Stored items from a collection
:::::
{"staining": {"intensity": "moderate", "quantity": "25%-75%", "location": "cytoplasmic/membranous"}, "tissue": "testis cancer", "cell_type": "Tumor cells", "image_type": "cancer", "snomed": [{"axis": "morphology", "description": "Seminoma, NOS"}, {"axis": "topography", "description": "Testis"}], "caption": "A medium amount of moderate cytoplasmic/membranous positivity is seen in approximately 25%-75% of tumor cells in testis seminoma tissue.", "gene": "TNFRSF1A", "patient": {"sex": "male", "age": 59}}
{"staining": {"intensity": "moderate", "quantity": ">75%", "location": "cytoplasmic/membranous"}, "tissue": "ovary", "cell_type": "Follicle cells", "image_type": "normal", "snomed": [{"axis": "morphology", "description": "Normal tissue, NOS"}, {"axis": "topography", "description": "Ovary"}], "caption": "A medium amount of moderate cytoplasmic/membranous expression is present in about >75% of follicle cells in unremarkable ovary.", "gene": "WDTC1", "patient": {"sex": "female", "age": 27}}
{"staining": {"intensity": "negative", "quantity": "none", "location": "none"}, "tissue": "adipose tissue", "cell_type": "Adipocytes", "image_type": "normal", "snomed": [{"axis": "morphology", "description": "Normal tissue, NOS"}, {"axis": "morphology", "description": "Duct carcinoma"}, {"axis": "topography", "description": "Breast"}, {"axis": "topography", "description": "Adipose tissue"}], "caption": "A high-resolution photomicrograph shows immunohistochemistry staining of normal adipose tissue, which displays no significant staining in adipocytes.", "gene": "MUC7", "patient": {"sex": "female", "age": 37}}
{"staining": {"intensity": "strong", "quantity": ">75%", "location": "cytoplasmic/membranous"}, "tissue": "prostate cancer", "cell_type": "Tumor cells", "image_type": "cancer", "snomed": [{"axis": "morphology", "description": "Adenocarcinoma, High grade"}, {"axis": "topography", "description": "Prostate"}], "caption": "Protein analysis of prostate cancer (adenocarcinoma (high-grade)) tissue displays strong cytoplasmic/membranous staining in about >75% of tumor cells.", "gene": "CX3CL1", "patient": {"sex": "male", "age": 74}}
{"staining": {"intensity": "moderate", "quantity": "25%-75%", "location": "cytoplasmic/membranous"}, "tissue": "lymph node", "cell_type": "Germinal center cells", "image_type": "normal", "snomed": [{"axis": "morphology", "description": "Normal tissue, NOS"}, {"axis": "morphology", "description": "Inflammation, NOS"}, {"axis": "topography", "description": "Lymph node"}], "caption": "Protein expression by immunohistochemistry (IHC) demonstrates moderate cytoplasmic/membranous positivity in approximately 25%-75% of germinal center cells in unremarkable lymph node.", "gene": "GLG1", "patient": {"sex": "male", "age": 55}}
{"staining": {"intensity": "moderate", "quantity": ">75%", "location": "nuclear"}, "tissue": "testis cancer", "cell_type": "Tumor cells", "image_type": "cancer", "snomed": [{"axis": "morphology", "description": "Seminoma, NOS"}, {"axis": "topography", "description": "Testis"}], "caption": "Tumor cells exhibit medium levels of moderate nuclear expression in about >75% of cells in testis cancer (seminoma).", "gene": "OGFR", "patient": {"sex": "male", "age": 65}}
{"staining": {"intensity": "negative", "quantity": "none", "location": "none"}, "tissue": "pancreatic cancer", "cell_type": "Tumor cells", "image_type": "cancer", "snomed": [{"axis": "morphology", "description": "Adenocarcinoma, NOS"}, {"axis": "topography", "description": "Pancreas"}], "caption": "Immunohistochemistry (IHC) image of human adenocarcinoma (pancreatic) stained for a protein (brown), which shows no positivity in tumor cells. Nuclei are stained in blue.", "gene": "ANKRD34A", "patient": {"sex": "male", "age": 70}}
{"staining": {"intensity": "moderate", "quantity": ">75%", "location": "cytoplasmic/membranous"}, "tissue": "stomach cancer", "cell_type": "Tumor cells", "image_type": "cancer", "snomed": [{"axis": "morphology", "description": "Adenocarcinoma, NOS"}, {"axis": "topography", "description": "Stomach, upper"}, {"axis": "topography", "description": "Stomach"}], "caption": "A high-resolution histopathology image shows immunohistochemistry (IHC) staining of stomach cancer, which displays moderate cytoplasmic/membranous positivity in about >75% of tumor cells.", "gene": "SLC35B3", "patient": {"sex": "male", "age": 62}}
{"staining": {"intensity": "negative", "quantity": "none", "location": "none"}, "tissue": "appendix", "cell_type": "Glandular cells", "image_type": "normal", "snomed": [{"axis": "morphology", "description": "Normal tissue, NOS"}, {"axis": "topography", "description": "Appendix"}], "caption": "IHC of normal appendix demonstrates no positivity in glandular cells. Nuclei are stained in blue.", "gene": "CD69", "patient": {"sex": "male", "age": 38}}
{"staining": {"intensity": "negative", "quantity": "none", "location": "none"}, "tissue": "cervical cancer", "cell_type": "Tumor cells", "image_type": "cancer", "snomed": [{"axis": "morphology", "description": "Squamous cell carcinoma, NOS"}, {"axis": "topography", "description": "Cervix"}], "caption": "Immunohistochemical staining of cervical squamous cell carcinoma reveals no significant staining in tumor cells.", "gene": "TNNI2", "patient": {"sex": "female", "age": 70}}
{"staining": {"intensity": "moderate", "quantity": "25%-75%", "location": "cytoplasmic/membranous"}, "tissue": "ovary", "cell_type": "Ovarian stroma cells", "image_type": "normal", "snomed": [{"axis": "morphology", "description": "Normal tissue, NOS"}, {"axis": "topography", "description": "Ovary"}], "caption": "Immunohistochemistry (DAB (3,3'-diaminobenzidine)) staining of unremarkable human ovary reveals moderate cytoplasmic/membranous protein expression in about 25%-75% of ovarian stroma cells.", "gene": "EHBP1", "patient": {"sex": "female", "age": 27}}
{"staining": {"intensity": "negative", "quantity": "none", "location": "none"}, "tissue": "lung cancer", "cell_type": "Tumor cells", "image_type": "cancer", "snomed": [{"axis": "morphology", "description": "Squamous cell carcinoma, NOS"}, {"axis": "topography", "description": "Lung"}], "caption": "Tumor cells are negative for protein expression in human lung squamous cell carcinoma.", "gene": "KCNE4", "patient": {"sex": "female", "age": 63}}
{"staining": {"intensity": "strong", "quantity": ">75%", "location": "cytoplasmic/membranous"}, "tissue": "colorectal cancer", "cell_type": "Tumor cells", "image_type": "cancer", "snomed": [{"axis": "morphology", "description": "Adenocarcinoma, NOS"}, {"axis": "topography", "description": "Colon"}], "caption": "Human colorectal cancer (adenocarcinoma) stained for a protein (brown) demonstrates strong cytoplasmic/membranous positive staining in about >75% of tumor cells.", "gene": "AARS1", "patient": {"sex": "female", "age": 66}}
:::::
Work instruction - Set down, unchanged, only those lines above that fall between the line with "(IHC) image of" and the line with "high-resolution histopathology image", the two end lines included.

Reply to the task -
{"staining": {"intensity": "negative", "quantity": "none", "location": "none"}, "tissue": "pancreatic cancer", "cell_type": "Tumor cells", "image_type": "cancer", "snomed": [{"axis": "morphology", "description": "Adenocarcinoma, NOS"}, {"axis": "topography", "description": "Pancreas"}], "caption": "Immunohistochemistry (IHC) image of human adenocarcinoma (pancreatic) stained for a protein (brown), which shows no positivity in tumor cells. Nuclei are stained in blue.", "gene": "ANKRD34A", "patient": {"sex": "male", "age": 70}}
{"staining": {"intensity": "moderate", "quantity": ">75%", "location": "cytoplasmic/membranous"}, "tissue": "stomach cancer", "cell_type": "Tumor cells", "image_type": "cancer", "snomed": [{"axis": "morphology", "description": "Adenocarcinoma, NOS"}, {"axis": "topography", "description": "Stomach, upper"}, {"axis": "topography", "description": "Stomach"}], "caption": "A high-resolution histopathology image shows immunohistochemistry (IHC) staining of stomach cancer, which displays moderate cytoplasmic/membranous positivity in about >75% of tumor cells.", "gene": "SLC35B3", "patient": {"sex": "male", "age": 62}}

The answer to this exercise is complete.